Musseling
Typically, musseling has been a part-time, seasonal occupation to supplement the income of timber workers, farmers, or fisherman living near Tennessee’s great rivers, though it always held the allure of a treasure hunt. Indians of the Woodland Period gathered mussels, principally for food, and left enormous shell middens, or waste heaps.
Beginning in the 1850s the search for freshwater pearls generated bursts of activity in American river towns.
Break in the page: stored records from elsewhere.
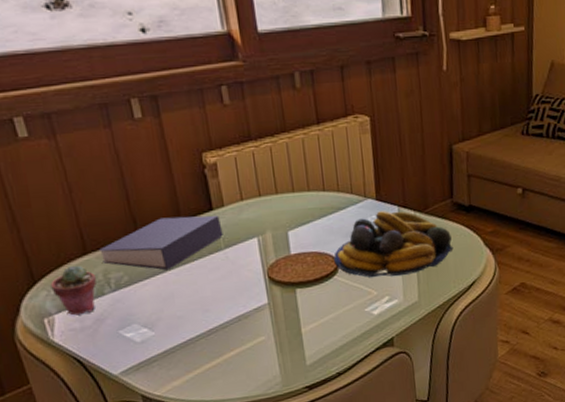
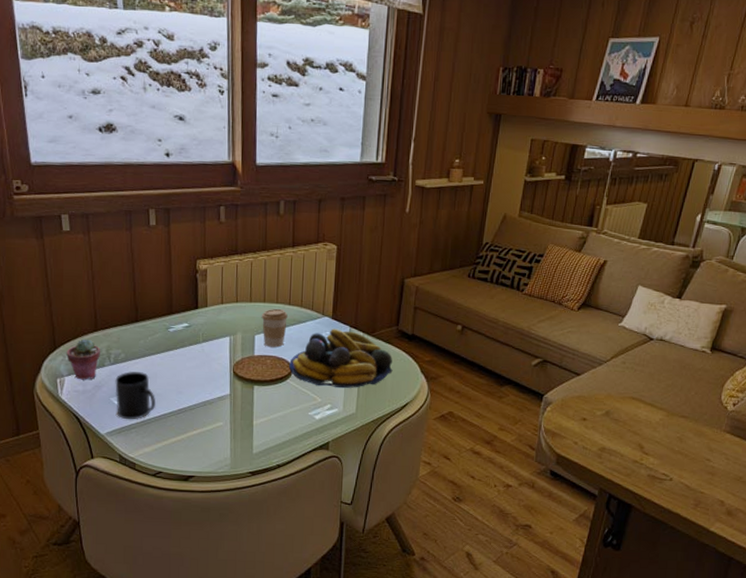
book: present [98,215,223,271] -> none [106,310,203,354]
mug: none [121,294,178,353] -> present [115,371,155,420]
coffee cup: none [292,197,325,243] -> present [261,308,288,348]

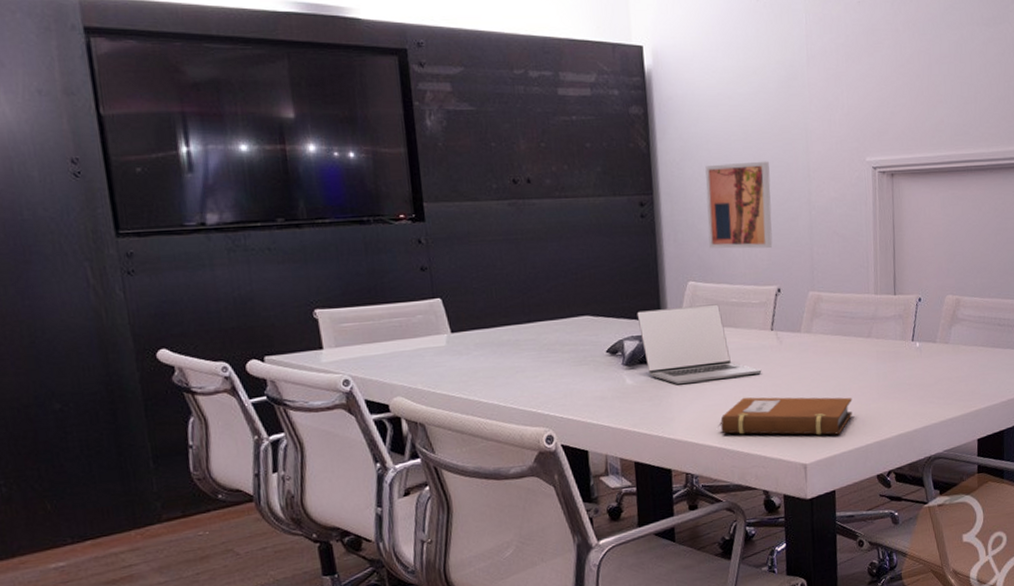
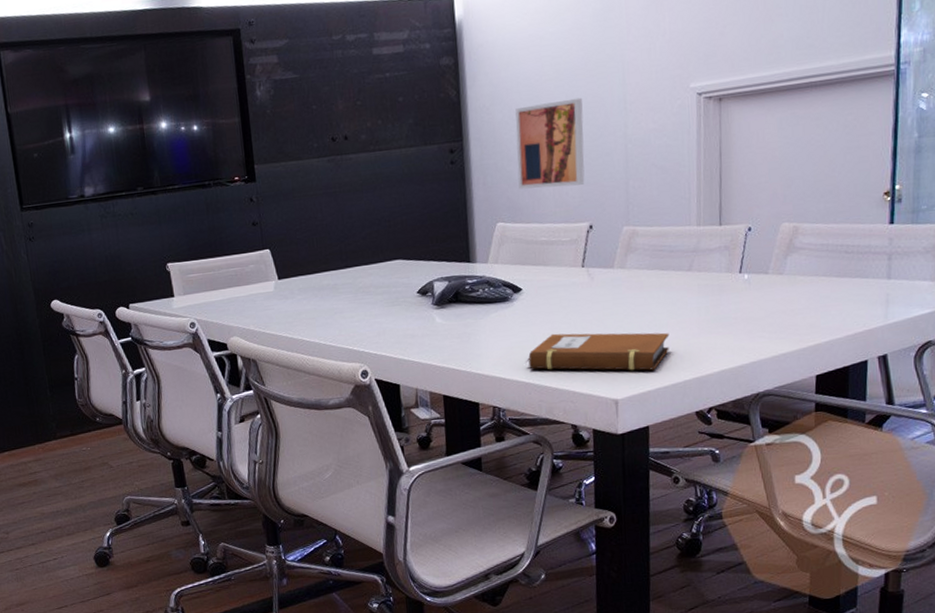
laptop: present [637,304,762,385] -> none [446,243,572,323]

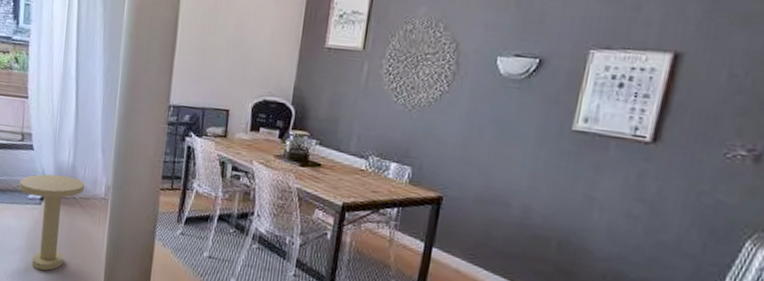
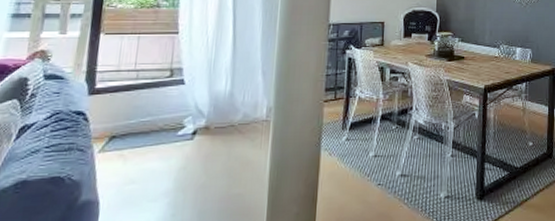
side table: present [18,174,86,271] -> none [166,104,245,211]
In 1914 W. E. Myers reported that a “magnificent pearl . . . probably worth . . . not less than $10,000” had been found on the Caney Fork about 1876 and created the first pearl stir in Tennessee. (1) Searchers attempted pearling on all of Tennessee’s principal waterways, including the Tennessee, Cumberland, Calfkiller, Duck, Elk, Stones, and Obey Rivers. By the mid-1890s, operations on the Clinch River dominated the pearling industry.
John F. Boepple, a German immigrant who had first established the “pearl button” industry in America in 1891, introduced many Tennessee musselers to the commercial value of their discarded shells as button material. Between 1900 and 1920, button factories operated in Knoxville, Clarksville, Memphis, and Nashville. Weber and Sons Button Company operated at Savannah, Tennessee, until the 1980s, even though plastic buttons had essentially replaced shell products by the late 1950s.
In 1947 Japanese pearlers imported a barge-load of Tennessee River mussels for use in the cultured pearl industry. By the 1960s the Japanese market brought a revival of musseling activity, which has continued, with some twelve hundred commercial licenses issued annually.
Historically, shellers took mussels by “toe-digging,” (collecting them by hand in shallow water); “brailing” (dragging strands of knobbed, unbaited hooks across a mussel bed); or shoveling them up with forks, rakes, or dredges. Modern musselers prefer to dive, with the aid of an air compressor and long hose, feeling around the dark river bottom for shells.